New York: Tax Department posts combined reporting draft regulations

Blog Post

In the budgets for years 2014-15 and 2015-16, the New York Department of Taxation and Finance (Department) enacted significant corporate tax reform that was designed to do three things:

  1. Modernize and streamline the tax code;
  2. Create clarity and certainty; and
  3. Address the most common areas of dispute between taxpayers and the Department. 

Most of the reform became effective for the tax years beginning on or after January 1, 2015.

In making the necessary updates to incorporate certain changes, it has recently issued combined reporting draft rules. The Department will accept public comments until April 21, 2016. This follows other drafts amendments, including for franchise tax regulations that we addressed last October, and for which the Department accepted comments through January 16, 2016. The combined reporting draft rules describe the requirements for filing a combined report, including detailed descriptions of the capital stock and unitary business requirements. They also describe the requirements for the commonly owned group election.

More specifically, there are two circumstances under which a group of corporations engaged in a unitary business is required to file a combined report:

  1. Where the group meets the capital stock requirement; and
  2. Where the group meets the unitary business requirement. 

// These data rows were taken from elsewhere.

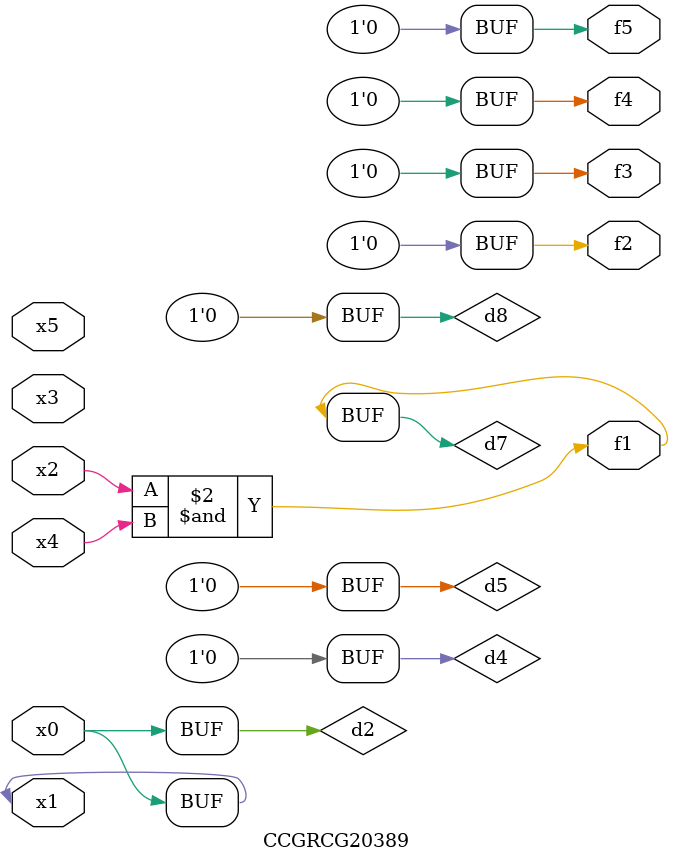
<source format=v>
module CCGRCG20389(
	input x0, x1, x2, x3, x4, x5,
	output f1, f2, f3, f4, f5
);

	wire d1, d2, d3, d4, d5, d6, d7, d8, d9;

	nand (d1, x1);
	buf (d2, x0, x1);
	nand (d3, x2, x4);
	and (d4, d1, d2);
	and (d5, d1, d2);
	nand (d6, d1, d3);
	not (d7, d3);
	xor (d8, d5);
	nor (d9, d5, d6);
	assign f1 = d7;
	assign f2 = d8;
	assign f3 = d8;
	assign f4 = d8;
	assign f5 = d8;
endmodule

</source>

Where a group meets the capital stock requirement, a group of commonly owned or controlled corporations may elect to file a combined report, referred to as the “commonly owned group election.”

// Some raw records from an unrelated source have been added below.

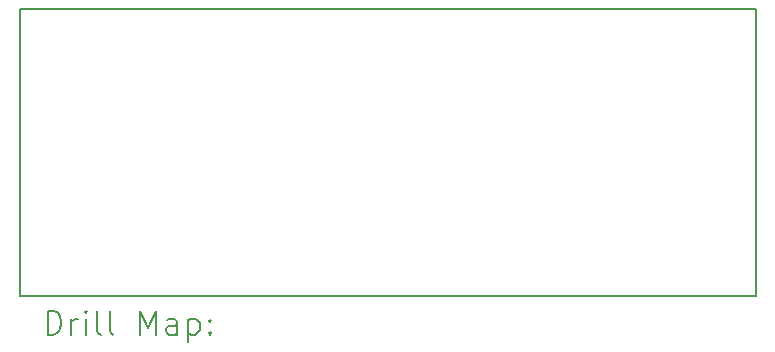
<source format=gbr>
%TF.GenerationSoftware,KiCad,Pcbnew,7.0.2*%
%TF.CreationDate,2023-08-29T13:45:54-07:00*%
%TF.ProjectId,Current Sense Standalone,43757272-656e-4742-9053-656e73652053,rev?*%
%TF.SameCoordinates,Original*%
%TF.FileFunction,Drillmap*%
%TF.FilePolarity,Positive*%
%FSLAX45Y45*%
G04 Gerber Fmt 4.5, Leading zero omitted, Abs format (unit mm)*
G04 Created by KiCad (PCBNEW 7.0.2) date 2023-08-29 13:45:54*
%MOMM*%
%LPD*%
G01*
G04 APERTURE LIST*
%ADD10C,0.200000*%
G04 APERTURE END LIST*
D10*
X1260615Y-1270000D02*
X7493000Y-1270000D01*
X7493000Y-3702648D01*
X1260615Y-3702648D01*
X1260615Y-1270000D01*
X1498234Y-4025172D02*
X1498234Y-3825172D01*
X1498234Y-3825172D02*
X1545853Y-3825172D01*
X1545853Y-3825172D02*
X1574425Y-3834695D01*
X1574425Y-3834695D02*
X1593472Y-3853743D01*
X1593472Y-3853743D02*
X1602996Y-3872791D01*
X1602996Y-3872791D02*
X1612520Y-3910886D01*
X1612520Y-3910886D02*
X1612520Y-3939457D01*
X1612520Y-3939457D02*
X1602996Y-3977552D01*
X1602996Y-3977552D02*
X1593472Y-3996600D01*
X1593472Y-3996600D02*
X1574425Y-4015648D01*
X1574425Y-4015648D02*
X1545853Y-4025172D01*
X1545853Y-4025172D02*
X1498234Y-4025172D01*
X1698234Y-4025172D02*
X1698234Y-3891838D01*
X1698234Y-3929933D02*
X1707758Y-3910886D01*
X1707758Y-3910886D02*
X1717282Y-3901362D01*
X1717282Y-3901362D02*
X1736329Y-3891838D01*
X1736329Y-3891838D02*
X1755377Y-3891838D01*
X1822044Y-4025172D02*
X1822044Y-3891838D01*
X1822044Y-3825172D02*
X1812520Y-3834695D01*
X1812520Y-3834695D02*
X1822044Y-3844219D01*
X1822044Y-3844219D02*
X1831568Y-3834695D01*
X1831568Y-3834695D02*
X1822044Y-3825172D01*
X1822044Y-3825172D02*
X1822044Y-3844219D01*
X1945853Y-4025172D02*
X1926806Y-4015648D01*
X1926806Y-4015648D02*
X1917282Y-3996600D01*
X1917282Y-3996600D02*
X1917282Y-3825172D01*
X2050615Y-4025172D02*
X2031568Y-4015648D01*
X2031568Y-4015648D02*
X2022044Y-3996600D01*
X2022044Y-3996600D02*
X2022044Y-3825172D01*
X2279187Y-4025172D02*
X2279187Y-3825172D01*
X2279187Y-3825172D02*
X2345853Y-3968029D01*
X2345853Y-3968029D02*
X2412520Y-3825172D01*
X2412520Y-3825172D02*
X2412520Y-4025172D01*
X2593472Y-4025172D02*
X2593472Y-3920410D01*
X2593472Y-3920410D02*
X2583949Y-3901362D01*
X2583949Y-3901362D02*
X2564901Y-3891838D01*
X2564901Y-3891838D02*
X2526806Y-3891838D01*
X2526806Y-3891838D02*
X2507758Y-3901362D01*
X2593472Y-4015648D02*
X2574425Y-4025172D01*
X2574425Y-4025172D02*
X2526806Y-4025172D01*
X2526806Y-4025172D02*
X2507758Y-4015648D01*
X2507758Y-4015648D02*
X2498234Y-3996600D01*
X2498234Y-3996600D02*
X2498234Y-3977552D01*
X2498234Y-3977552D02*
X2507758Y-3958505D01*
X2507758Y-3958505D02*
X2526806Y-3948981D01*
X2526806Y-3948981D02*
X2574425Y-3948981D01*
X2574425Y-3948981D02*
X2593472Y-3939457D01*
X2688711Y-3891838D02*
X2688711Y-4091838D01*
X2688711Y-3901362D02*
X2707758Y-3891838D01*
X2707758Y-3891838D02*
X2745853Y-3891838D01*
X2745853Y-3891838D02*
X2764901Y-3901362D01*
X2764901Y-3901362D02*
X2774425Y-3910886D01*
X2774425Y-3910886D02*
X2783949Y-3929933D01*
X2783949Y-3929933D02*
X2783949Y-3987076D01*
X2783949Y-3987076D02*
X2774425Y-4006124D01*
X2774425Y-4006124D02*
X2764901Y-4015648D01*
X2764901Y-4015648D02*
X2745853Y-4025172D01*
X2745853Y-4025172D02*
X2707758Y-4025172D01*
X2707758Y-4025172D02*
X2688711Y-4015648D01*
X2869663Y-4006124D02*
X2879187Y-4015648D01*
X2879187Y-4015648D02*
X2869663Y-4025172D01*
X2869663Y-4025172D02*
X2860139Y-4015648D01*
X2860139Y-4015648D02*
X2869663Y-4006124D01*
X2869663Y-4006124D02*
X2869663Y-4025172D01*
X2869663Y-3901362D02*
X2879187Y-3910886D01*
X2879187Y-3910886D02*
X2869663Y-3920410D01*
X2869663Y-3920410D02*
X2860139Y-3910886D01*
X2860139Y-3910886D02*
X2869663Y-3901362D01*
X2869663Y-3901362D02*
X2869663Y-3920410D01*
M02*

</source>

The draft rules provide that the capital stock requirement is satisfied if:

  • The taxpayer owns or controls, directly or indirectly, more than 50 percent of the voting power of the capital stock of another corporation; or
  • More than 50 percent of the voting power of the capital stock of the taxpayer is owned or controlled, either directly or indirectly, by another corporation; or
  • More than 50 percent of the voting power of the capital stock of one or more other corporations, is owned or controlled, either directly or indirectly, by the same interests.

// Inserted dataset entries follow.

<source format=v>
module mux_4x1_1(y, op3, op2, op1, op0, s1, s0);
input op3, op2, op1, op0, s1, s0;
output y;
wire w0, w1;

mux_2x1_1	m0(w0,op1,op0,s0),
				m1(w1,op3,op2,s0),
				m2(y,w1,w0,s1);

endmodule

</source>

The draft provides that unitary business is characterized by a flow of value as evidenced by functional integration, centralized management, and economies of scale. These are to be analyzed in conjunction with each other for their cumulative effect, after considering all of the individual facts and circumstances of each case.

A corporation that satisfies the capital stock requirement is presumed to be engaged in a horizontally integrated unitary business when all of its activities are in the same general line of business. Corporations that satisfy the capital stock requirement are presumed to be engaged in a vertically integrated unitary business when they are engaged in different steps in a vertically structured enterprise.

Finally, corporations that satisfy the capital stock requirement and that otherwise might be considered as engaged in more than one unitary business are presumed to be engaged in one unitary business where there is strong capital management coupled with the existence of centralized departments or affiliates for functions like financing, advertising, research and development, or purchasing.

According to the draft rules, the Department would construe the term “unitary business” as broadly as possible under the federal and state constitutions, and pre-existing laws. 

To help taxpayers determine whether and how the rules would apply to them, the draft rules contain numerous examples and factual scenarios.